Pregnant Dog Nutrition

When it comes to the changes in diet at different life stages, we can't overlook the importance of pregnancy. In order to keep the expecting mother and her puppies healthy, you'll need to provide her with a special diet. Pregnant dogs gain about 20 to 50 percent of their normal weight during pregnancy, but this weight gain usually doesn't begin until the fourth week. So, that's around the time you should start feeding her more food than usual. Keep in mind that if she's carrying a big litter, there'll be less room for food, so this will require more frequent, smaller meals to keep up with her needs. Specifically, she'll need about a third more food than usual at the fourth week [source: Olson]. Meanwhile, as the pregnancy progresses, the amount of food she needs will only increase.

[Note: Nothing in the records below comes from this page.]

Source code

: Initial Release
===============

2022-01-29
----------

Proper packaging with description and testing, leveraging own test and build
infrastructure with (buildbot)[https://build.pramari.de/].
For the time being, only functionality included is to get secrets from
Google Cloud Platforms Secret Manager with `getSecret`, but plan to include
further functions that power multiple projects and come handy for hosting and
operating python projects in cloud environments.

One of the most important elements of the dog's pregnancy diet is high-quality protein -- that is, protein that is easily digestible and provides the right amounts of all the essential amino acids. If you use dry dog food, it should contain around 27 percent protein (because it has water, the equivalent for canned is only 8 percent) [source: Rice]. This protein will work toward forming healthy, strong tissue in the developing puppies while in utero. Some experts recommend vitamin and mineral supplements during pregnancy, but you should talk to your vet before starting these.

The special dietary needs don't end with birth. Remember that a lactating dog still has to provide all the nutrients to her young puppies outside of the womb for about four to six weeks. In fact, she may need even more food than when she was pregnant. The best diet is one rich in animal protein and fat. These will help her with milk production.